Lin Tsungnan, Horne Bill G., Giles C Lee
EPSON Palo Alto Laboratory, Palo Alto, USA
Neural Netw. 1998 Jul;11(5):861-868. doi: 10.1016/s0893-6080(98)00018-5.
Learning long-term temporal dependencies with recurrent neural networks can be a difficult problem. It has recently been shown that a class of recurrent neural networks called NARX networks perform much better than conventional recurrent neural networks for learning certain simple long-term dependency problems. The intuitive explanation for this behavior is that the output memories of a NARX network can be manifested as jump-ahead connections in the time-unfolded network. These jump-ahead connections can propagate gradient information more efficiently, thus reducing the sensitivity of the network to long-term dependencies. This work gives empirical justification to our hypothesis that similar improvements in learning long-term dependencies can be achieved with other classes of recurrent neural network axchitectures simply by increasing the order of the embedded memory. In particular we explore the impact of learning simple long-term dependency problems on three classes of recurrent neural network architectures: globally recurrent networks, locally recurrent networks, and NARX (output feedback) networks.Comparing the performance of these architectures with different orders of embedded memory on two simple long-term dependencies problems shows that all of these classes of network architectures demonstrate significant improvement on learning long-term dependencies when the orders of embedded memory are increased. These results can be important to a user comfortable with a specific recurrent neural network architecture because simply increasing the embedding memory order of that architecture will make it more robust to the problem of long-term dependency learning.

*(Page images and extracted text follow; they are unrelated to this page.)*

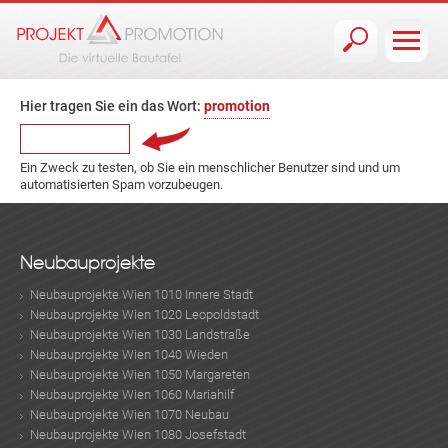
Jump to navigation
Hier tragen Sie ein das Wort:
promotion
Ein Zweck zu testen, ob Sie ein menschlicher Benutzer sind und um
automatisierten Spam vorzubeugen.
Neubauprojekte
Neubauprojekte Wien 1010 Innere Stadt
Neubauprojekte Wien 1020 Leopoldstadt
Neubauprojekte Wien 1030 Landstraße
Neubauprojekte Wien 1040 Wieden
Neubauprojekte Wien 1050 Margareten
Neubauprojekte Wien 1060 Mariahilf
Neubauprojekte Wien 1070 Neubau
Neubauprojekte Wien 1080 Josefstadt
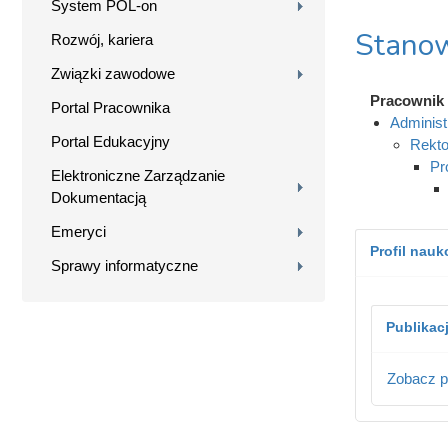
System POL-on
Stanow
Rozwój, kariera
Związki zawodowe
Pracownik
Portal Pracownika
Administ
Portal Edukacyjny
Rekto
Pr
Elektroniczne Zarządzanie
Dokumentacją
Emeryci
Profil nau
Sprawy informatyczne
Publikac
Zobacz p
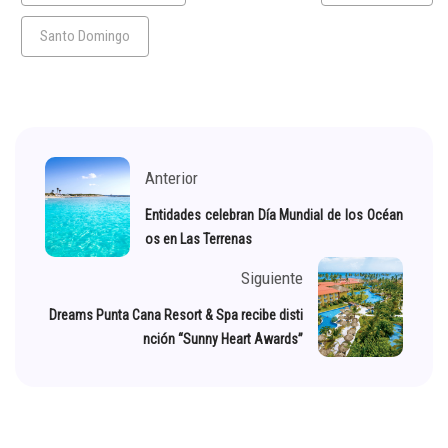
Santo Domingo
Anterior
Entidades celebran Día Mundial de los Océan
os en Las Terrenas
Siguiente
Dreams Punta Cana Resort & Spa recibe disti
nción “Sunny Heart Awards”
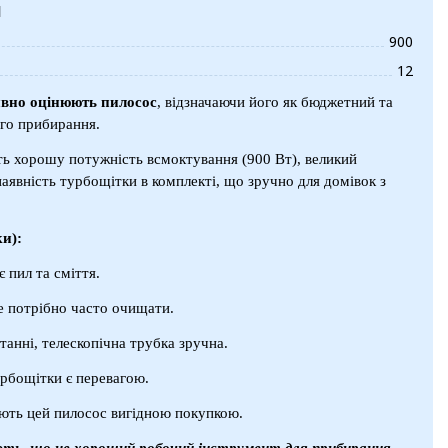
и
900
12
вно оцінюють пилосос
, відзначаючи його як бюджетний та
ого прибирання.
ь хорошу потужність всмоктування (900 Вт), великий
 наявність турбощітки в комплекті, що зручно для домівок з
и):
 пил та сміття.
не потрібно часто очищати.
танні, телескопічна трубка зручна.
урбощітки є перевагою.
ають цей пилосос вигідною покупкою.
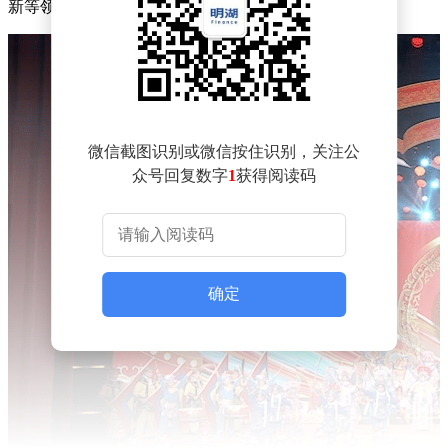
新等领域激起层层涟漪。
微信截图识别或微信按住识别，关注公
众号回复数字
1
获得阅读码
确定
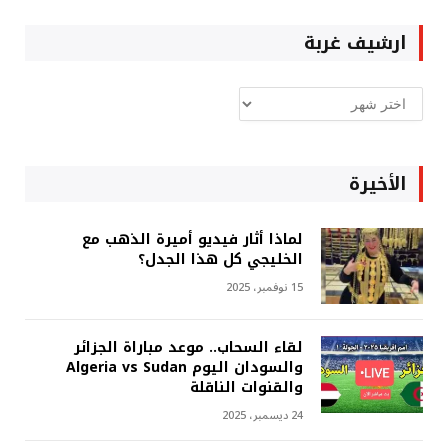
ارشيف غربة
ارشيف
غربة
الأخيرة
لماذا أثار فيديو أميرة الذهب مع
الخليجي كل هذا الجدل؟
15 نوفمبر، 2025
لقاء السحاب.. موعد مباراة الجزائر
والسودان اليوم Algeria vs Sudan
والقنوات الناقلة
24 ديسمبر، 2025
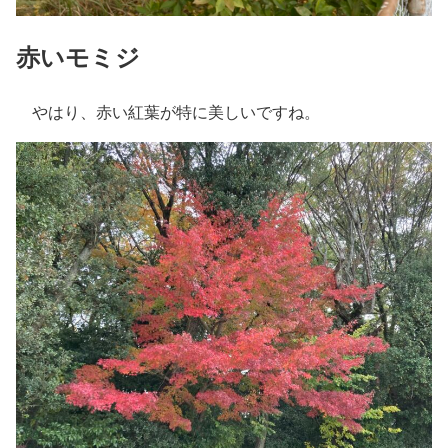
赤いモミジ
やはり、赤い紅葉が特に美しいですね。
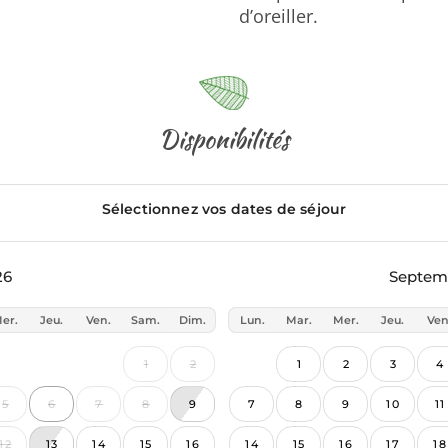
d’oreiller.
Disponibilités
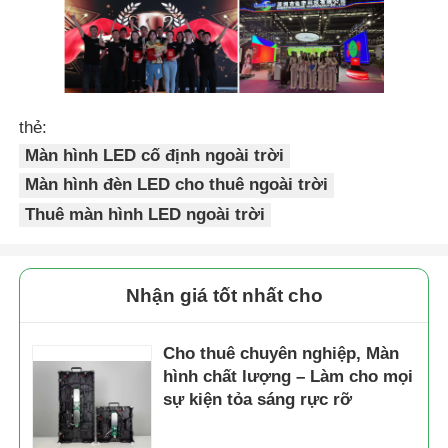
thẻ:
Màn hình LED cố định ngoài trời
Màn hình đèn LED cho thuê ngoài trời
Thuê màn hình LED ngoài trời
Nhận giá tốt nhất cho
Cho thuê chuyên nghiệp, Màn
hình chất lượng – Làm cho mọi
sự kiện tỏa sáng rực rỡ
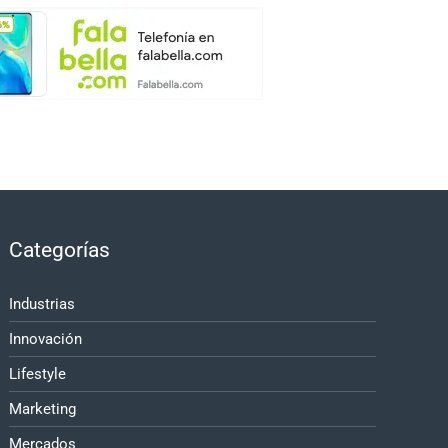
Categorías
Industrias
Innovación
Lifestyle
Marketing
Mercados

使用递归神经网络学习长期时间依赖性可能是一个难题。最近有研究表明,一类称为NARX网络的递归神经网络在学习某些简单的长期依赖性问题时,比传统的递归神经网络表现要好得多。对这种行为的直观解释是,NARX网络的输出记忆可以在时间展开网络中表现为超前连接。这些超前连接可以更有效地传播梯度信息,从而降低网络对长期依赖性的敏感性。这项工作为我们的假设提供了实证依据,即通过增加嵌入式记忆的阶数,其他类别的递归神经网络架构也可以在学习长期依赖性方面实现类似的改进。特别是,我们探讨了学习简单的长期依赖性问题对三类递归神经网络架构的影响:全局递归网络、局部递归网络和NARX(输出反馈)网络。在两个简单的长期依赖性问题上比较这些具有不同嵌入式记忆阶数的架构的性能表明,当嵌入式记忆的阶数增加时,所有这些类别的网络架构在学习长期依赖性方面都表现出显著的改进。这些结果对于熟悉特定递归神经网络架构的用户可能很重要,因为简单地增加该架构的嵌入式记忆阶数将使其在长期依赖性学习问题上更具鲁棒性。